IIITHE BOARD'S DECISION AND ORDER Consistent with the legislative restraints placed upon this Court's consideration of the Board's decision, this Court cannot substitute its judgment for that of the Board on the factual determinations and findings made by it. § 42-35-15(g); Costav. Registrar of Motor Vehicles, 543 A.2d 1307 (1988). Unless the findings made by the Board are completely bereft of competent evidentiary support in the certified record those findings are binding upon this Court. Sorter v. Coastal Resources ManagementCouncil, 542 A.2d 1077 (1988). In succinct summary, this Court's review is limited to a review of the certified record in order to determine if the Board's findings of fact can be supported by competent probative evidence, or reasonable inferences that can be drawn therefrom. Easton's Point Association v. CoastalResources Management Council, 559 A.2d 633, 636 (1989). If so, then this Court's review is next limited to questions of law.St. Pius X Parish Corp. v. Murray, 557 A.2d 1214, 1218 (1989);Guareno v. Department of Social Welfare, 122 R.I. 583,410 A.2d 425 (1980).

In the record certified here by the Board, there is in that record competent probative evidence to support each of the fourteen findings made by the Board. Plaintiffs contend in this appeal that the Board's conclusion from the evidence that Ms. Plushner and Ms. Parks were in fact Associate Producers and not Production Interns was erroneous. Likewise, error is alleged in the Board's findings which are claimed to violate the so-called doctrine of "accretion" and in the existence of community of interest between the employment scope and duties of Ms. Plushner and Ms. Parks and the other members of the certified collective bargaining unit. Essentially what the plaintiffs argue and contend in their legal memorandum is that the Board viewed the evidence differently than the plaintiffs would have, and that the reasonable inferences drawn from that evidence by the Board were not the same inferences that the plaintiffs would draw from that same evidence. That disagreement is totally understandable, otherwise the appeal would not be here in this Court. One uncontroverted fact results from that disagreement. Both sides can be wrong, but both sides cannot be correct, and where as here, this Court is not permitted to substitute its judgment for that of the Board, this Court must, on the basis of the record evidence, conclude that the Board's findings are the correct ones. Admittedly, the evidence relied upon by the Board does permit contrary inferences to be drawn therefrom, but this Court is prohibited as noted earlier from drawing same. This Court also as noted earlier cannot substitute its judgment on the evidence even though it might be inclined to view that evidence differently than did the Board. Cahoone v. Board of Review,104 R.I. 503, 506 (1968). Accordingly, this Court having concluded that each of the fourteen findings of fact made by the Board can be related to competent probative evidence contained in the certified record, those findings are conclusive upon this Court's review.

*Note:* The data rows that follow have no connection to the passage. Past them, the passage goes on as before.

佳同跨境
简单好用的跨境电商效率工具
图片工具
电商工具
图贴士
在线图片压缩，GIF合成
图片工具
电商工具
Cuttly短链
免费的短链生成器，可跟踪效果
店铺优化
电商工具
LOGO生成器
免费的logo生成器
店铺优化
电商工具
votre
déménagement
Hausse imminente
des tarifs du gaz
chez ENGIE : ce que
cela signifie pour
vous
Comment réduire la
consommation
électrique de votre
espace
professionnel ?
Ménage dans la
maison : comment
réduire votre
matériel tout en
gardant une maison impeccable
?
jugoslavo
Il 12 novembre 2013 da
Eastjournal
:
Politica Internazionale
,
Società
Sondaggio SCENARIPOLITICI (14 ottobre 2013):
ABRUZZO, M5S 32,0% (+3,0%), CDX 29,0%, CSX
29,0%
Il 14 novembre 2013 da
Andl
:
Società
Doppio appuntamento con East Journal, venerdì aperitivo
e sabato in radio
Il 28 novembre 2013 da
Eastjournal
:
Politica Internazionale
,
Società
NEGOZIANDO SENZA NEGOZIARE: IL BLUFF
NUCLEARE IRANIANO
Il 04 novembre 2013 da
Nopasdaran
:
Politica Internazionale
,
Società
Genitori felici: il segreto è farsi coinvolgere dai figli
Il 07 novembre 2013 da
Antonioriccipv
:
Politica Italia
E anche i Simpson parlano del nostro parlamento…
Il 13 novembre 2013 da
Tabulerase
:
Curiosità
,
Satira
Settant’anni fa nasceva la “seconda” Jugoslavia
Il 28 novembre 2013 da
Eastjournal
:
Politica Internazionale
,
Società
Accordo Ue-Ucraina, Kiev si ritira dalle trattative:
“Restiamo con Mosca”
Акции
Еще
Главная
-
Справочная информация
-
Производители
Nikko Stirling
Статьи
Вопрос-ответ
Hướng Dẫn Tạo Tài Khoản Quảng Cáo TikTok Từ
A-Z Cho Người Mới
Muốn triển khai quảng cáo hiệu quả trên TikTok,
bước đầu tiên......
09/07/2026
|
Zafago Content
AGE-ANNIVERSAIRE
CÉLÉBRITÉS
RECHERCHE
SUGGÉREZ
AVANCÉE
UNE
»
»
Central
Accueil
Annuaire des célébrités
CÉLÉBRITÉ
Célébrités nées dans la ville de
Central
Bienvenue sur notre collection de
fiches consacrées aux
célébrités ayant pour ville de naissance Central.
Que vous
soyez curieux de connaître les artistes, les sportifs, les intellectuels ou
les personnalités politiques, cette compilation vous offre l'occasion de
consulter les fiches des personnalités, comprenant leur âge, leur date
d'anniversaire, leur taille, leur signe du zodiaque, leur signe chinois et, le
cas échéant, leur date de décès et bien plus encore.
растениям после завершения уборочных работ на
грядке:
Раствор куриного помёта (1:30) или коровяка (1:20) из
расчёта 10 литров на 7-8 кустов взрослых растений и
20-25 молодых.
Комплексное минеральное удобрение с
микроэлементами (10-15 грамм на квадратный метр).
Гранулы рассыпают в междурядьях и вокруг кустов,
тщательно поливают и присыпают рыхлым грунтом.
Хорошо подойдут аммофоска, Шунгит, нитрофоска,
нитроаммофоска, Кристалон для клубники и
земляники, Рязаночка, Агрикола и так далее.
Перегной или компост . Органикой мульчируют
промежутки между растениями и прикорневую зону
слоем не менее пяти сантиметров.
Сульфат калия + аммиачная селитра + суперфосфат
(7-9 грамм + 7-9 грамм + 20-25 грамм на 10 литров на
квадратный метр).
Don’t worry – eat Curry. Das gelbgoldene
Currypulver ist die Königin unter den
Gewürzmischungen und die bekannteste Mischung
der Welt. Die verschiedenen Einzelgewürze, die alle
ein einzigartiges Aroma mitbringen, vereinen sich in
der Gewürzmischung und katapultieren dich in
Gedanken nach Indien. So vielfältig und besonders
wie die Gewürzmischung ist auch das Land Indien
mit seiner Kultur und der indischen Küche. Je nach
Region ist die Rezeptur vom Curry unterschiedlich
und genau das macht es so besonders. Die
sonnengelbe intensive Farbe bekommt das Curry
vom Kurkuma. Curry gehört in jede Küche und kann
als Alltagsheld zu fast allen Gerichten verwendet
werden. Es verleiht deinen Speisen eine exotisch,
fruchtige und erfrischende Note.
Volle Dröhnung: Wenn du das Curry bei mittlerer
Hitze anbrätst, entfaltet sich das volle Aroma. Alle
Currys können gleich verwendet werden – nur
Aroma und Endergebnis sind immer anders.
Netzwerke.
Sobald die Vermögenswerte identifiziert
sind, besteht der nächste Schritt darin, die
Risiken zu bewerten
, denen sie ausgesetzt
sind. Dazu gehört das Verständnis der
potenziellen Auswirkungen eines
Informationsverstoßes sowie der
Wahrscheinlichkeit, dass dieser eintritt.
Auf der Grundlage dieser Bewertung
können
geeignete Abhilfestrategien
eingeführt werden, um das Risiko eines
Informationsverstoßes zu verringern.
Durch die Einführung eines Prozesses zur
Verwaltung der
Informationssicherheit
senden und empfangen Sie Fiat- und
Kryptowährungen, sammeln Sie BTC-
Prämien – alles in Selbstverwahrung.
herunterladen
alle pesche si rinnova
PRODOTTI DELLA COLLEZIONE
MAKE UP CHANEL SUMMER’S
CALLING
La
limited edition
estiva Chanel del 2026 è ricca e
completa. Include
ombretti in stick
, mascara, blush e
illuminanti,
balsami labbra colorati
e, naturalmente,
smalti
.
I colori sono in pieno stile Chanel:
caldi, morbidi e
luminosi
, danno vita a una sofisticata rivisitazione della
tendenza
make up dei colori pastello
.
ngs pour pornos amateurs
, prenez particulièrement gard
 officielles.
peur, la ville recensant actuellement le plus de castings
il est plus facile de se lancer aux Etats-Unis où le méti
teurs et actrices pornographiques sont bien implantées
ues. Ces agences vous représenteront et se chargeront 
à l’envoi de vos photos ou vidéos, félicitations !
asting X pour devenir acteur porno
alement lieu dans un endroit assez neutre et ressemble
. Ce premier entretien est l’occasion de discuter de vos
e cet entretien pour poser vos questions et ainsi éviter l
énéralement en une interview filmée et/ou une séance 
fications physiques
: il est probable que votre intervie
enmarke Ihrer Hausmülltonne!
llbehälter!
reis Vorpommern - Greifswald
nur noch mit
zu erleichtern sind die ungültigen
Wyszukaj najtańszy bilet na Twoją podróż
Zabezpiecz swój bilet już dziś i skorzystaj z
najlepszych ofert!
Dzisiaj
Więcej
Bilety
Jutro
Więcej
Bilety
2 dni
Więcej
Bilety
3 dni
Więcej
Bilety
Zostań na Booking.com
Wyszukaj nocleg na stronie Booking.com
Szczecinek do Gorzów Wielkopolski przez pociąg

With regard to the second area of inquiry necessitated by §42-35-15(g)(1-6), this Court finds from the certified record that no substantial rights of the plaintiffs have been prejudiced because of the Board's findings, inferences or conclusions; that the Board's decision is not in violation of any constitutional or statutory provisions; is not in excess of the statutory authority of the Board; is not made upon unlawful procedure; is not affected by any error of law; is not clearly erroneous in light of the reliable, probative and substantial evidence in the record and is neither arbitrary, capricious or characterized by any abuse or by unwarranted exercise of the Board's discretion.

The plaintiffs' appeal is accordingly denied and dismissed and the Board's decision is affirmed.

Counsel shall within ten (10) days prepare and submit an appropriate judgment for entry by the Court.